TASK ▸ Filter the data below, keeping only lines that contain "middle".
Segment Start: EXTRACTED MATERIAL
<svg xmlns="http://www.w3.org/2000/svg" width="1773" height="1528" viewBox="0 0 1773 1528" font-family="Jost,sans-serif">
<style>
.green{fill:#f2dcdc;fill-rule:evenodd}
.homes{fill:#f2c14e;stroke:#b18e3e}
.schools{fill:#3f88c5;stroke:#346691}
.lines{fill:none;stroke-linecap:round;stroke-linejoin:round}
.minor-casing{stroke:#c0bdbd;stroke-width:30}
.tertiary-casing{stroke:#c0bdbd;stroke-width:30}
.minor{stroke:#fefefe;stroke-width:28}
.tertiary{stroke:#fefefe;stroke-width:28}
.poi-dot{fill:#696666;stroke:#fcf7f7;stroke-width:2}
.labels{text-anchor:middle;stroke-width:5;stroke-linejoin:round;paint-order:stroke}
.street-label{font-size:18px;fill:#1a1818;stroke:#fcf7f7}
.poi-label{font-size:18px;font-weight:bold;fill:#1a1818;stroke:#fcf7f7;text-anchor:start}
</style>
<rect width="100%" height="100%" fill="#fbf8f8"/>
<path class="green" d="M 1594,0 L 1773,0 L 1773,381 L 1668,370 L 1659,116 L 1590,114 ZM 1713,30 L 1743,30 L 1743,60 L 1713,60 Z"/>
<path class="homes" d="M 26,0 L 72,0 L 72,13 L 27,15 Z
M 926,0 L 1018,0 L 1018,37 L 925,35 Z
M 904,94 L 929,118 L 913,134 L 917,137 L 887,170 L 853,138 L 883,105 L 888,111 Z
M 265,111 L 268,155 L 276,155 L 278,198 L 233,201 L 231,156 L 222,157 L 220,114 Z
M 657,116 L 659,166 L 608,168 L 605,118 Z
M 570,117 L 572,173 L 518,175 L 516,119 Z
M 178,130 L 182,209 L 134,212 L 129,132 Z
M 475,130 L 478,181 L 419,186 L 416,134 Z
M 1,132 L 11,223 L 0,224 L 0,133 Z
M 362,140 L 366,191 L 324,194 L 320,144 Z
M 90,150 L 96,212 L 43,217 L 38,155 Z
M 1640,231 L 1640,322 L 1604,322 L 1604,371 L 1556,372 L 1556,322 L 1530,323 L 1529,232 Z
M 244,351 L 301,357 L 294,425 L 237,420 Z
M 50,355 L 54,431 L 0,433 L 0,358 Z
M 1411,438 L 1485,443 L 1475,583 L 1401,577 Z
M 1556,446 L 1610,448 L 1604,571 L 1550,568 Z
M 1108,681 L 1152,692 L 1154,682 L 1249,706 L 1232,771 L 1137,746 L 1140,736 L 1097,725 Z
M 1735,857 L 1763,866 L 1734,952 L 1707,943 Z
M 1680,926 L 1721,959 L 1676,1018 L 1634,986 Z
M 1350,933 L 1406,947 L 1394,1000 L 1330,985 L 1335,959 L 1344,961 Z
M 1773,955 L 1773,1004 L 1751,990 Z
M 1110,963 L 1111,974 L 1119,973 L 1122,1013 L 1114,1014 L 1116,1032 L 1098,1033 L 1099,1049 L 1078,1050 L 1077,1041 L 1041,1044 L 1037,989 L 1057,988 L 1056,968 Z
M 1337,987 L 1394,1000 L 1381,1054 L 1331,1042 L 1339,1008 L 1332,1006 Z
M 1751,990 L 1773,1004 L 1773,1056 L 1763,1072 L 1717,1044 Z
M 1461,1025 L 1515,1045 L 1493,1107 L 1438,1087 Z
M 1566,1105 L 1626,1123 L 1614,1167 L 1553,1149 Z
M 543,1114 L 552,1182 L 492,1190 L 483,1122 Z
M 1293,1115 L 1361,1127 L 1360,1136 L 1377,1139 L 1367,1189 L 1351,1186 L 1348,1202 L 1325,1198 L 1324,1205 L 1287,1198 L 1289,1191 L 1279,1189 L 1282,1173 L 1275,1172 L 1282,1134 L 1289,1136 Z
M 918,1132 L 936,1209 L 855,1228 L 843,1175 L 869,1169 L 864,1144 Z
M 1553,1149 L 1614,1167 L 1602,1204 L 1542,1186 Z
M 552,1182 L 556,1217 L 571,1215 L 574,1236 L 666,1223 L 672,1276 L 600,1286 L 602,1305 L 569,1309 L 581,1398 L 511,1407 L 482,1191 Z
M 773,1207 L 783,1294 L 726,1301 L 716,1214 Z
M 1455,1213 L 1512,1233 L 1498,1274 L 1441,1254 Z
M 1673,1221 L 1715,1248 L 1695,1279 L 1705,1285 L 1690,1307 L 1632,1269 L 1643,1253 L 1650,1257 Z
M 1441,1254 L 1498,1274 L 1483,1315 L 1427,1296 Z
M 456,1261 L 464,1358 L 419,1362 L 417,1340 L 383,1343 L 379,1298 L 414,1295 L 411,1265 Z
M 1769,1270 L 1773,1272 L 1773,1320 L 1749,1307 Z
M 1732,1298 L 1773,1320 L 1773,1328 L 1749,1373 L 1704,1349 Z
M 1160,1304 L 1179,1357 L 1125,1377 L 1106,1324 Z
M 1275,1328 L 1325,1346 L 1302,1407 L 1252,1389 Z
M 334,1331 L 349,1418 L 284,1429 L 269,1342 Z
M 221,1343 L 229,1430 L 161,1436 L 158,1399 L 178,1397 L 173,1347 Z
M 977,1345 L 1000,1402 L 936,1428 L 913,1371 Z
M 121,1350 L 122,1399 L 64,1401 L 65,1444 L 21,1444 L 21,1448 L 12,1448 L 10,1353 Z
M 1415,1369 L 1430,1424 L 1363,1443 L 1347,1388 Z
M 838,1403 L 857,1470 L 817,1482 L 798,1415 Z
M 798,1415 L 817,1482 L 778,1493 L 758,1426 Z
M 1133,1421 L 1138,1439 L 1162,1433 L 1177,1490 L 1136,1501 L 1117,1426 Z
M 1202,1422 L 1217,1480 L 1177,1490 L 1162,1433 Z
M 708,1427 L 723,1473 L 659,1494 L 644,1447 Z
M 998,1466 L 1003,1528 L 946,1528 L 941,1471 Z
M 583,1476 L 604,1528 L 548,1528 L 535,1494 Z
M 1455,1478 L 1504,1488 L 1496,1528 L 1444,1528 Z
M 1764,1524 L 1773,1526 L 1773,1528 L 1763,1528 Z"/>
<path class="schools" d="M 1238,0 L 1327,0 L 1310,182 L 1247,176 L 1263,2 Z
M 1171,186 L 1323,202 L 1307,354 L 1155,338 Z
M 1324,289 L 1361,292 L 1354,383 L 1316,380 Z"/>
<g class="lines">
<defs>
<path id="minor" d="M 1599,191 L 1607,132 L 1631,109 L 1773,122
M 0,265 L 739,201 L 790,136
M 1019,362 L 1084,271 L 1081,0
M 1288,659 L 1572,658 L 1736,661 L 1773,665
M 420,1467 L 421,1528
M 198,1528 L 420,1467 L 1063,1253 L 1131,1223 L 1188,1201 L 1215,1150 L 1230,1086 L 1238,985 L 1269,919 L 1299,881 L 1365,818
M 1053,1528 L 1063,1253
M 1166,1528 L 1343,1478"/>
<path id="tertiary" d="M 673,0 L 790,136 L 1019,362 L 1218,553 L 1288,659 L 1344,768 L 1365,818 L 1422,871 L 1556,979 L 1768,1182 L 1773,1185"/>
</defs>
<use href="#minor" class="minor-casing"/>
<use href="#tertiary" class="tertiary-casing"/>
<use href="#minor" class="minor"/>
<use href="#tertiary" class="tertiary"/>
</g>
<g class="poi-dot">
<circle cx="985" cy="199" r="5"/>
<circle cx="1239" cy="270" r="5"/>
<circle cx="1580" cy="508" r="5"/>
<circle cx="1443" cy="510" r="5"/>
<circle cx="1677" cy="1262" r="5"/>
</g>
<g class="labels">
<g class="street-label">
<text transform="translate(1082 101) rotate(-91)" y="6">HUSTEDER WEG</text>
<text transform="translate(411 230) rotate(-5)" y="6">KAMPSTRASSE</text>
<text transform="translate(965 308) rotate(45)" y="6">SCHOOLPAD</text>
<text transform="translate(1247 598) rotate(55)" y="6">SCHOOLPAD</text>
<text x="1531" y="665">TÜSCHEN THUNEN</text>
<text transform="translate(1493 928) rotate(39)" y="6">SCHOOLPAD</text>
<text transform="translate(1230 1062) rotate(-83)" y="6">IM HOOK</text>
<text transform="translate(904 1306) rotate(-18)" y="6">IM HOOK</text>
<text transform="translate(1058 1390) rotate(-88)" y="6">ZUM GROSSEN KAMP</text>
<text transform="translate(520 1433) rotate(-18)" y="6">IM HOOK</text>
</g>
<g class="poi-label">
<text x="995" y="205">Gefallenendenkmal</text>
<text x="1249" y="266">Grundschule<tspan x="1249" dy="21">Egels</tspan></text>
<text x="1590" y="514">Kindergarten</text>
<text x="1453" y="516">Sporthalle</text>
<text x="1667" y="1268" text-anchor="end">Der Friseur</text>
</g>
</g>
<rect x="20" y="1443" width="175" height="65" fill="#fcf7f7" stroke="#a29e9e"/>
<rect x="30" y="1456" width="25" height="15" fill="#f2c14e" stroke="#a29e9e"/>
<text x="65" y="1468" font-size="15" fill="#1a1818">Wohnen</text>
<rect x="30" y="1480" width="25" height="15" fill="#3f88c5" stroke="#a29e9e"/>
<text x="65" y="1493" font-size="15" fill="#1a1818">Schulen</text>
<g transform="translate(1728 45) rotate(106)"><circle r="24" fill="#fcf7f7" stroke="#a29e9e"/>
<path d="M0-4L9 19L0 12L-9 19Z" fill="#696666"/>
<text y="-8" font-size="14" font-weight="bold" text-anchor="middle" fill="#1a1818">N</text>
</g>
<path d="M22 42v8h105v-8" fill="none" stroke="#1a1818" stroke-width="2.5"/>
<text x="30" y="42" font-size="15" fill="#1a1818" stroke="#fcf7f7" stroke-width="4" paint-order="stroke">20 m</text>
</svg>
Segment End: EXTRACTED MATERIAL
ANSWER SECTION ▸
.labels{text-anchor:middle;stroke-width:5;stroke-linejoin:round;paint-order:stroke}
<text y="-8" font-size="14" font-weight="bold" text-anchor="middle" fill="#1a1818">N</text>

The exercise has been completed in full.